Those values seem crazy now. Crazy small, that is. At a recent event, I was carrying 1.6TB in my pockets. My pockets, not my laptop bag. With 64GB in my phone, an mSata 512GB drive and a 1TB mSata drive. I was carrying a smaller physical amount of electronics than was in my first 10MB hard drive on my person, both in size and mass. What's funny is that there was only another 1.5TB in my bag, between my laptop and another external 2.5" drive.

Between the growth of storage and the Internet of Things (IoT), data growth estimates are rising. At the recent SQL Nexus conference, part of the keynote was given by Dr. Troels Peterson, a physicist with the Neils Bohr Institute, working with the Large HADRON Collider. The work there means big data has a new meaning. Dr. Peterson noted that during his work with the Atlas detector, they can generate 1 PB/s of data.

Per second.

That makes the few TB I carry around seem puny. There were two other really interesting items from the keynote.
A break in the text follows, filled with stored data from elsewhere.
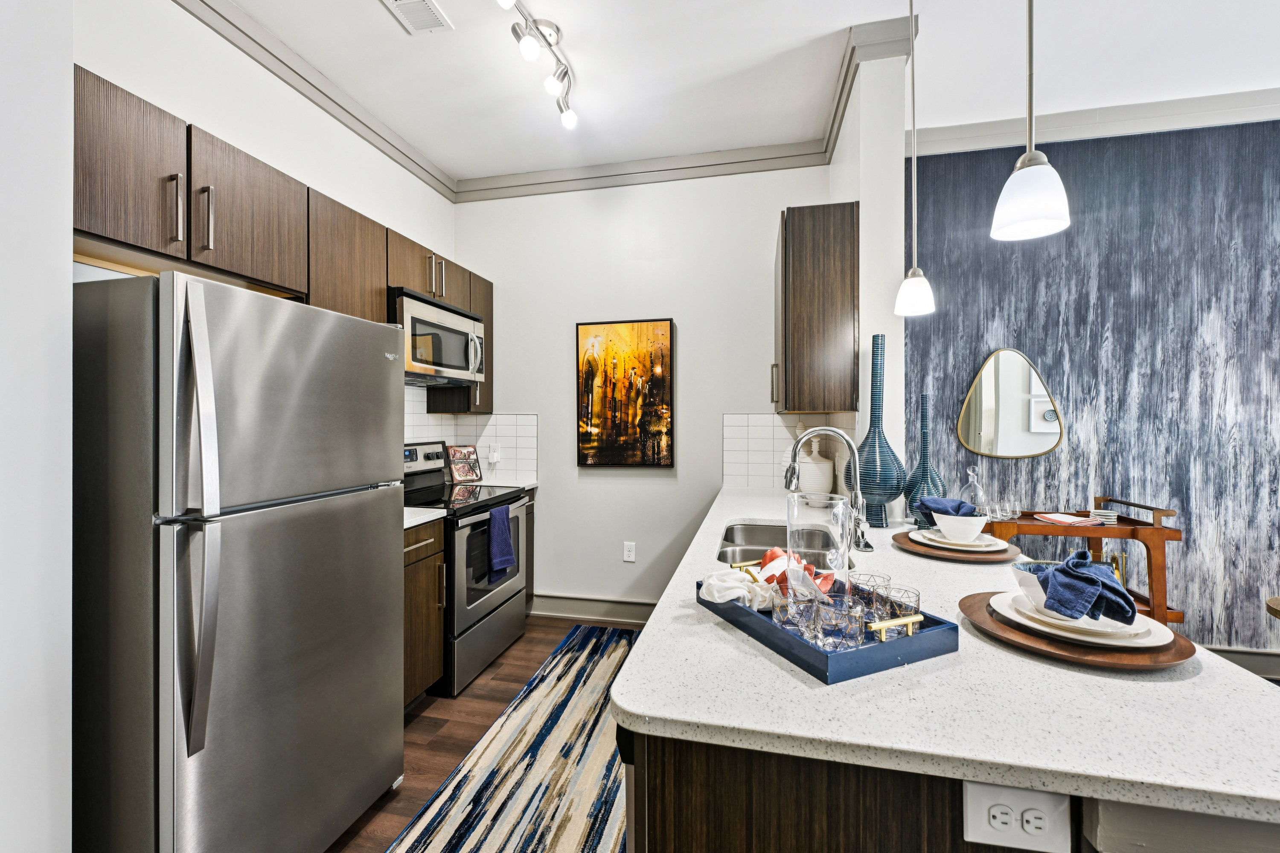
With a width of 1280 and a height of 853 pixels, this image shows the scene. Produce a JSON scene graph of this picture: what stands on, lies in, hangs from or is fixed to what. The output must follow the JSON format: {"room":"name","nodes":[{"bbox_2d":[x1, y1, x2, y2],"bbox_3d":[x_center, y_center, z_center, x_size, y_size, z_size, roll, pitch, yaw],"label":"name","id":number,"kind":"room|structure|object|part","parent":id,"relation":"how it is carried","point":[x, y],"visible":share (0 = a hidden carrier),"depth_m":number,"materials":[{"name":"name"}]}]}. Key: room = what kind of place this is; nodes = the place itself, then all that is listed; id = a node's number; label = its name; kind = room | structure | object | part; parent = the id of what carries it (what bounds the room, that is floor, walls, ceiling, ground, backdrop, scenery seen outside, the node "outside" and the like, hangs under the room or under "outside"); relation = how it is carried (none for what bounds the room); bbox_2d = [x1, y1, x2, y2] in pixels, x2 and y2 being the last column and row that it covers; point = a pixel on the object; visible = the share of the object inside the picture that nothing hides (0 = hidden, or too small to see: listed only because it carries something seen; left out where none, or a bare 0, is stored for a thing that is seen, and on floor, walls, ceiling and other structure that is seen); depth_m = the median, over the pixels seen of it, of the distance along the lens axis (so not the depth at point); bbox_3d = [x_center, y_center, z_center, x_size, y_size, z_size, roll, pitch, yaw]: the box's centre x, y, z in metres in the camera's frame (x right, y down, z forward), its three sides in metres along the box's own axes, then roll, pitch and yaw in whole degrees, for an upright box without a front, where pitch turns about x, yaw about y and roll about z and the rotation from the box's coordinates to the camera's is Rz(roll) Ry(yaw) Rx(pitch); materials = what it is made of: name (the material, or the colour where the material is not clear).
{"room":"kitchen","nodes":[
{"label":"kitchen","id":0,"kind":"room"},
{"bbox_2d":[0,0,74,852],"bbox_3d":[-1.562,-0.093,0.461,0.249,2.777,1.812,0,0,12],"label":"near left wall","id":1,"kind":"structure","parent":0,"point":[66,267],"depth_m":1.09,"materials":[{"name":"white paint"}]},
{"bbox_2d":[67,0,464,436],"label":"left wall","id":2,"kind":"structure","parent":0,"point":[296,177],"depth_m":2.08,"materials":[{"name":"white paint"}]},
{"bbox_2d":[79,64,492,385],"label":"upper cabinets","id":3,"kind":"object","parent":2,"relation":"attached to","point":[239,264],"visible":0.62,"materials":[{"name":"brown wood"}]},
{"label":"bar pull","id":4,"kind":"part","parent":3,"relation":"part of","materials":[{"name":"silver metal"}]},
{"bbox_2d":[392,289,486,386],"bbox_3d":[-1.240,-0.474,2.857,0.460,0.429,0.727,0,0,12],"label":"microwave","id":5,"kind":"object","parent":3,"relation":"attached to","point":[464,322],"visible":0.7,"depth_m":2.70,"materials":[{"name":"silver metal"}]},
{"bbox_2d":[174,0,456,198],"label":"crown molding","id":6,"kind":"structure","parent":2,"relation":"attached to","point":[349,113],"depth_m":2.36,"materials":[{"name":"paint"}]},
{"bbox_2d":[403,389,534,481],"bbox_3d":[-1.196,0.071,2.882,0.550,0.639,1.382,0,0,12],"label":"tile backsplash","id":7,"kind":"structure","parent":2,"relation":"attached to","point":[422,416],"depth_m":3.47,"materials":[{"name":"white tile"}]},
{"bbox_2d":[485,443,501,465],"bbox_3d":[-1.017,0.203,3.450,0.075,0.137,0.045,0,0,12],"label":"wall outlet","id":8,"kind":"object","parent":7,"relation":"attached to","point":[494,456],"visible":0.99,"depth_m":3.44,"materials":[{"name":"white plastic"}]},
{"bbox_2d":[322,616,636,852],"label":"floor","id":9,"kind":"structure","parent":0,"point":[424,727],"depth_m":2.15,"materials":[{"name":"brown wood"}]},
{"bbox_2d":[71,267,405,852],"bbox_3d":[-1.299,0.478,1.539,0.856,1.666,0.743,0,0,12],"label":"refrigerator","id":10,"kind":"object","parent":9,"relation":"on","point":[382,362],"visible":0.99,"depth_m":1.22,"materials":[{"name":"silver metal"}]},
{"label":"refrigerator handles","id":11,"kind":"part","parent":10,"relation":"part of","materials":[{"name":"silver metal"}]},
{"bbox_2d":[401,519,445,706],"bbox_3d":[-1.275,0.864,2.216,0.660,0.883,0.526,0,0,12],"label":"base cabinet","id":12,"kind":"object","parent":9,"relation":"on","point":[439,615],"visible":0.14,"depth_m":2.25,"materials":[{"name":"brown wood"}]},
{"bbox_2d":[402,505,445,528],"bbox_3d":[-1.287,0.413,2.186,0.641,0.038,0.578,0,0,12],"label":"countertop","id":13,"kind":"structure","parent":12,"relation":"on","point":[419,518],"depth_m":2.26,"materials":[{"name":"white stone"}]},
{"bbox_2d":[401,440,531,697],"bbox_3d":[-1.073,0.711,2.800,0.719,1.189,0.760,0,0,12],"label":"stove","id":14,"kind":"object","parent":9,"relation":"on","point":[502,593],"visible":0.49,"depth_m":2.64,"materials":[{"name":"metal"}]},
{"bbox_2d":[445,445,482,483],"bbox_3d":[-1.188,0.255,3.356,0.122,0.239,0.231,0,0,39],"label":"cookbook","id":15,"kind":"object","parent":14,"relation":"on","point":[459,473],"visible":1,"depth_m":3.34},
{"bbox_2d":[485,503,515,582],"bbox_3d":[-0.734,0.615,2.646,0.063,0.376,0.240,0,0,12],"label":"blue towel","id":16,"kind":"object","parent":14,"relation":"hanging from","point":[509,545],"visible":0.98,"depth_m":2.62,"materials":[{"name":"blue fabric"}]},
{"bbox_2d":[384,623,634,852],"bbox_3d":[-0.280,1.304,1.871,0.767,0.008,2.787,0,0,12],"label":"rug","id":17,"kind":"object","parent":9,"relation":"on","point":[469,822],"visible":0.75,"depth_m":1.87,"materials":[{"name":"carpet"}]},
{"bbox_2d":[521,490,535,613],"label":"base cabinet","id":18,"kind":"object","parent":9,"relation":"on","point":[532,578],"visible":0.1,"depth_m":3.31,"materials":[{"name":"brown wood"}]},
{"bbox_2d":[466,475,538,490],"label":"countertop","id":19,"kind":"structure","parent":18,"relation":"on","point":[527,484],"depth_m":3.31,"materials":[{"name":"white stone"}]},
{"bbox_2d":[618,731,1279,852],"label":"peninsula cabinet","id":20,"kind":"object","parent":9,"relation":"on","point":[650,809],"visible":0.24,"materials":[{"name":"brown wood"}]},
{"bbox_2d":[615,485,1279,836],"bbox_3d":[0.684,0.429,1.682,1.018,0.034,2.421,0,0,12],"label":"countertop","id":21,"kind":"structure","parent":20,"relation":"on","point":[705,625],"depth_m":0.74,"materials":[{"name":"white stone"}]},
{"bbox_2d":[716,521,858,569],"bbox_3d":[0.498,0.505,1.723,0.437,0.180,0.705,0,0,12],"label":"sink","id":22,"kind":"object","parent":21,"relation":"in","point":[732,530],"visible":0.32,"depth_m":1.92,"materials":[{"name":"silver metal"}]},
{"bbox_2d":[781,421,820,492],"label":"white vase","id":23,"kind":"object","parent":21,"relation":"on","point":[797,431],"visible":0.46,"depth_m":2.87,"materials":[{"name":"white ceramic"}]},
{"bbox_2d":[796,436,834,495],"bbox_3d":[0.938,0.224,2.696,0.196,0.330,0.196,0,0,12],"label":"white vase","id":24,"kind":"object","parent":21,"relation":"on","point":[827,476],"visible":0.79,"depth_m":2.62,"materials":[{"name":"white ceramic"}]},
{"bbox_2d":[781,426,871,552],"bbox_3d":[0.597,0.200,1.600,0.269,0.393,0.123,0,0,12],"label":"faucet","id":25,"kind":"object","parent":21,"relation":"on","point":[792,481],"visible":0.98,"depth_m":1.58,"materials":[{"name":"silver metal"}]},
{"bbox_2d":[702,570,960,683],"bbox_3d":[0.348,0.376,1.039,0.287,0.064,0.450,0,0,-24],"label":"serving tray","id":26,"kind":"object","parent":21,"relation":"on","point":[810,650],"visible":0.54,"depth_m":0.87,"materials":[{"name":"blue wood"}]},
{"bbox_2d":[699,568,769,608],"bbox_3d":[0.209,0.356,1.105,0.157,0.068,0.106,0,0,-21],"label":"napkin","id":27,"kind":"object","parent":26,"relation":"on","point":[717,595],"visible":0.84,"depth_m":1.07,"materials":[{"name":"white fabric"}]},
{"bbox_2d":[770,583,812,636],"bbox_3d":[0.306,0.362,0.976,0.077,0.087,0.078,0,0,12],"label":"drinking glass","id":28,"kind":"object","parent":26,"relation":"on","point":[780,618],"visible":0.79,"depth_m":0.95,"materials":[{"name":"clear glass"}]},
{"bbox_2d":[759,546,837,593],"bbox_3d":[0.360,0.342,1.169,0.132,0.090,0.169,0,0,-28],"label":"napkin","id":29,"kind":"object","parent":26,"relation":"on","point":[770,556],"visible":0.5,"depth_m":1.14,"materials":[{"name":"fabric"}]},
{"bbox_2d":[784,491,851,592],"bbox_3d":[0.394,0.274,1.113,0.129,0.238,0.130,0,0,12],"label":"glass pitcher","id":30,"kind":"object","parent":26,"relation":"on","point":[787,528],"visible":0.87,"depth_m":1.07,"materials":[{"name":"clear glass"}]},
{"bbox_2d":[811,593,863,651],"bbox_3d":[0.355,0.359,0.900,0.081,0.092,0.082,0,0,12],"label":"drinking glass","id":31,"kind":"object","parent":26,"relation":"on","point":[850,618],"visible":0.98,"depth_m":0.87,"materials":[{"name":"clear glass"}]},
{"bbox_2d":[851,572,890,619],"bbox_3d":[0.469,0.354,1.022,0.073,0.087,0.072,0,0,12],"label":"drinking glass","id":32,"kind":"object","parent":26,"relation":"on","point":[882,578],"visible":0.6,"depth_m":1.01,"materials":[{"name":"clear glass"}]},
{"bbox_2d":[876,585,920,636],"bbox_3d":[0.487,0.356,0.946,0.072,0.085,0.073,0,0,12],"label":"drinking glass","id":33,"kind":"object","parent":26,"relation":"on","point":[917,600],"visible":0.73,"depth_m":0.92,"materials":[{"name":"clear glass"}]},
{"bbox_2d":[845,332,906,525],"bbox_3d":[0.939,0.009,2.012,0.224,0.768,0.216,0,0,12],"label":"vase","id":34,"kind":"object","parent":21,"relation":"on","point":[868,488],"visible":0.98,"depth_m":1.96,"materials":[{"name":"ceramic"}]},
{"bbox_2d":[903,392,948,520],"bbox_3d":[1.160,0.121,2.031,0.171,0.532,0.169,0,0,12],"label":"vase","id":35,"kind":"object","parent":21,"relation":"on","point":[932,481],"visible":0.83,"depth_m":2.00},
{"bbox_2d":[892,529,1019,562],"bbox_3d":[0.998,0.385,1.613,0.346,0.021,0.350,0,0,12],"label":"wooden charger","id":36,"kind":"object","parent":21,"relation":"on","point":[917,551],"visible":0.47,"depth_m":1.50,"materials":[{"name":"brown wood"}]},
{"bbox_2d":[907,526,1008,552],"bbox_3d":[1.042,0.371,1.641,0.262,0.025,0.264,0,0,12],"label":"plate","id":37,"kind":"object","parent":36,"relation":"on","point":[923,533],"visible":0.63,"depth_m":1.60,"materials":[{"name":"white ceramic"}]},
{"bbox_2d":[932,511,987,542],"bbox_3d":[1.046,0.335,1.629,0.150,0.082,0.148,0,0,12],"label":"white bowl","id":38,"kind":"object","parent":37,"relation":"on","point":[978,523],"visible":0.97,"depth_m":1.59,"materials":[{"name":"white ceramic"}]},
{"bbox_2d":[916,496,976,516],"bbox_3d":[1.047,0.278,1.705,0.164,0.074,0.151,0,0,-19],"label":"blue napkin","id":39,"kind":"object","parent":38,"relation":"in","point":[960,503],"visible":0.91,"depth_m":1.68,"materials":[{"name":"blue fabric"}]},
{"bbox_2d":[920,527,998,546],"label":"plate","id":40,"kind":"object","parent":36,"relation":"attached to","point":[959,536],"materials":[{"name":"white ceramic"}]},
{"bbox_2d":[957,589,1194,668],"bbox_3d":[0.835,0.392,0.995,0.360,0.019,0.362,0,0,12],"label":"wooden charger","id":41,"kind":"object","parent":21,"relation":"on","point":[1075,653],"visible":0.42,"depth_m":0.89,"materials":[{"name":"brown wood"}]},
{"bbox_2d":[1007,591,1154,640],"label":"plate","id":42,"kind":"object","parent":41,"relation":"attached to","point":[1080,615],"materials":[{"name":"white ceramic"}]},
{"bbox_2d":[992,588,1170,648],"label":"plate","id":43,"kind":"object","parent":41,"relation":"on","point":[1161,643],"visible":0.54,"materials":[{"name":"white ceramic"}]},
{"bbox_2d":[1011,559,1062,610],"bbox_3d":[0.869,0.340,1.048,0.145,0.076,0.143,0,0,12],"label":"bowl","id":44,"kind":"object","parent":43,"relation":"on","point":[1023,568],"visible":0.47,"depth_m":1.04,"materials":[{"name":"ceramic"}]},
{"bbox_2d":[1035,550,1134,624],"bbox_3d":[0.848,0.302,0.960,0.159,0.111,0.165,0,0,12],"label":"blue napkin","id":45,"kind":"object","parent":44,"relation":"in","point":[1105,586],"visible":1,"depth_m":0.92,"materials":[{"name":"blue fabric"}]},
{"bbox_2d":[963,779,1072,852],"bbox_3d":[0.487,0.505,0.642,0.116,0.079,0.009,0,0,12],"label":"power outlet","id":46,"kind":"object","parent":20,"relation":"attached to","point":[1033,812],"visible":0.99,"depth_m":0.64,"materials":[{"name":"white plastic"}]},
{"bbox_2d":[983,494,1183,624],"bbox_3d":[2.129,0.847,2.559,0.846,0.927,0.409,0,0,12],"label":"wooden cart","id":47,"kind":"object","parent":9,"relation":"on","point":[1163,618],"visible":0.4,"depth_m":2.37,"materials":[{"name":"brown wood"}]},
{"bbox_2d":[958,466,989,513],"bbox_3d":[1.690,0.333,2.525,0.131,0.248,0.131,0,0,12],"label":"glass decanter","id":48,"kind":"object","parent":47,"relation":"on","point":[980,496],"visible":0.72,"depth_m":2.50,"materials":[{"name":"clear glass"}]},
{"bbox_2d":[985,499,1023,520],"bbox_3d":[1.864,0.428,2.554,0.141,0.087,0.117,0,0,-17],"label":"drinking glass","id":49,"kind":"object","parent":47,"relation":"on","point":[1008,508],"visible":0.95,"depth_m":2.53,"materials":[{"name":"clear glass"}]},
{"bbox_2d":[1032,512,1096,525],"bbox_3d":[2.141,0.467,2.518,0.213,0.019,0.197,0,0,12],"label":"red napkin","id":50,"kind":"object","parent":47,"relation":"on","point":[1068,521],"visible":0.99,"depth_m":2.48,"materials":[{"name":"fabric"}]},
{"bbox_2d":[1088,508,1118,523],"bbox_3d":[2.352,0.455,2.531,0.111,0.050,0.104,0,0,12],"label":"coaster stack","id":51,"kind":"object","parent":47,"relation":"on","point":[1108,513],"visible":0.99,"depth_m":2.50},
{"bbox_2d":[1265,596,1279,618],"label":"table","id":52,"kind":"object","parent":9,"relation":"on","point":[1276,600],"visible":0.96,"depth_m":1.91,"materials":[{"name":"brown wood"}]},
{"bbox_2d":[456,163,837,618],"bbox_3d":[-0.029,-0.208,3.337,2.668,3.009,0.138,0,0,12],"label":"back wall","id":53,"kind":"structure","parent":0,"point":[659,486],"depth_m":3.25,"materials":[{"name":"white paint"}]},
{"bbox_2d":[527,593,656,623],"bbox_3d":[-0.087,1.221,3.269,1.885,0.145,0.022,0,0,12],"label":"baseboard","id":54,"kind":"structure","parent":53,"relation":"attached to","point":[617,605],"depth_m":3.32,"materials":[{"name":"grey paint"}]},
{"bbox_2d":[576,317,674,465],"bbox_3d":[-0.104,-0.215,3.249,0.637,0.953,0.036,0,0,12],"label":"painting","id":55,"kind":"object","parent":53,"relation":"attached to","point":[584,414],"visible":0.99,"depth_m":3.23},
{"bbox_2d":[622,541,636,561],"bbox_3d":[-0.070,0.829,3.272,0.072,0.119,0.008,0,0,12],"label":"wall outlet","id":56,"kind":"object","parent":53,"relation":"attached to","point":[629,553],"visible":0.98,"depth_m":3.27,"materials":[{"name":"white plastic"}]},
{"bbox_2d":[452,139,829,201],"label":"crown molding","id":57,"kind":"structure","parent":53,"relation":"attached to","point":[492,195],"depth_m":3.19,"materials":[{"name":"paint"}]},
{"bbox_2d":[721,411,856,490],"bbox_3d":[0.871,0.150,3.049,0.658,0.467,0.009,0,0,12],"label":"tile backsplash","id":58,"kind":"structure","parent":53,"relation":"attached to","point":[750,449],"depth_m":3.07,"materials":[{"name":"white tile"}]},
{"bbox_2d":[197,0,1279,185],"bbox_3d":[0.982,-1.728,0.401,6.379,0.102,5.716,0,0,12],"label":"ceiling","id":59,"kind":"structure","parent":0,"point":[577,33],"depth_m":2.33,"materials":[{"name":"white paint"}]},
{"bbox_2d":[380,0,453,34],"bbox_3d":[-0.920,-1.679,1.961,0.203,0.013,0.324,0,0,12],"label":"ceiling vent","id":60,"kind":"object","parent":59,"relation":"in","point":[402,3],"visible":0.99,"depth_m":2.03,"materials":[{"name":"white metal"}]},
{"bbox_2d":[495,0,578,129],"bbox_3d":[-0.434,-1.618,2.048,0.179,0.209,1.124,0,0,12],"label":"track light","id":61,"kind":"object","parent":59,"relation":"attached to","point":[572,117],"visible":0.99,"depth_m":2.17,"materials":[{"name":"silver metal"}]},
{"bbox_2d":[893,0,936,316],"bbox_3d":[1.008,-1.044,1.829,0.138,1.262,0.137,0,0,12],"label":"pendant light","id":62,"kind":"object","parent":59,"relation":"hanging from","point":[915,297],"visible":0.99,"depth_m":1.81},
{"bbox_2d":[991,0,1070,241],"bbox_3d":[0.856,-1.073,1.094,0.143,1.299,0.142,0,0,12],"label":"pendant light","id":63,"kind":"object","parent":59,"relation":"hanging from","point":[1025,215],"visible":0.99,"depth_m":1.08,"materials":[{"name":"white glass"}]},
{"bbox_2d":[831,20,912,508],"bbox_3d":[1.107,-0.193,2.500,0.203,2.869,0.822,0,0,12],"label":"wall","id":64,"kind":"structure","parent":0,"point":[870,334],"depth_m":2.16,"materials":[{"name":"white paint"}]},
{"bbox_2d":[774,201,858,415],"bbox_3d":[0.875,-0.539,2.631,0.352,0.960,0.732,0,0,12],"label":"upper cabinet","id":65,"kind":"object","parent":64,"relation":"attached to","point":[820,292],"visible":0.97,"depth_m":2.27,"materials":[{"name":"brown wood"}]},
{"bbox_2d":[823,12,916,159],"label":"crown molding","id":66,"kind":"structure","parent":64,"relation":"attached to","point":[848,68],"depth_m":2.14,"materials":[{"name":"grey paint"}]},
{"bbox_2d":[910,119,1279,653],"bbox_3d":[3.422,-0.184,2.616,3.955,3.001,0.134,0,0,12],"label":"accent wall","id":67,"kind":"structure","parent":0,"point":[985,344],"depth_m":2.71,"materials":[{"name":"blue paper"}]},
{"bbox_2d":[957,349,1062,459],"bbox_3d":[2.123,-0.130,2.879,0.523,0.642,0.021,0,0,12],"label":"mirror","id":68,"kind":"object","parent":67,"relation":"attached to","point":[1035,443],"visible":1,"depth_m":2.87,"materials":[{"name":"mirror"}]},
{"bbox_2d":[906,87,1279,156],"bbox_3d":[3.288,-1.641,2.504,3.780,0.121,0.087,0,0,12],"label":"crown molding","id":69,"kind":"structure","parent":67,"relation":"attached to","point":[1193,123],"depth_m":2.67,"materials":[{"name":"grey paint"}]},
{"bbox_2d":[1205,645,1279,679],"bbox_3d":[3.380,1.228,2.527,3.894,0.143,0.019,0,0,12],"label":"baseboard","id":70,"kind":"structure","parent":67,"relation":"attached to","point":[1258,658],"depth_m":2.57,"materials":[{"name":"paint"}]}
]}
One is that computers cannot process that level of data so hardware sensors must make decisions on what data to capture and store for analysis. The other item is that much of the data will not really be analyzed, and can't easily be analyzed directly. Instead, algorithms and patterns are used to determine which data is good and should be used. They know there are errors in the data, so the trick is to actually use computers to find the good data.

The world is a little different for those of us that deal with customers and orders instead or particles and uncertainties, but we are still seeing lots of data growth. Our challenge is to find ways to better manage this growth, while still making data available and useful for our users.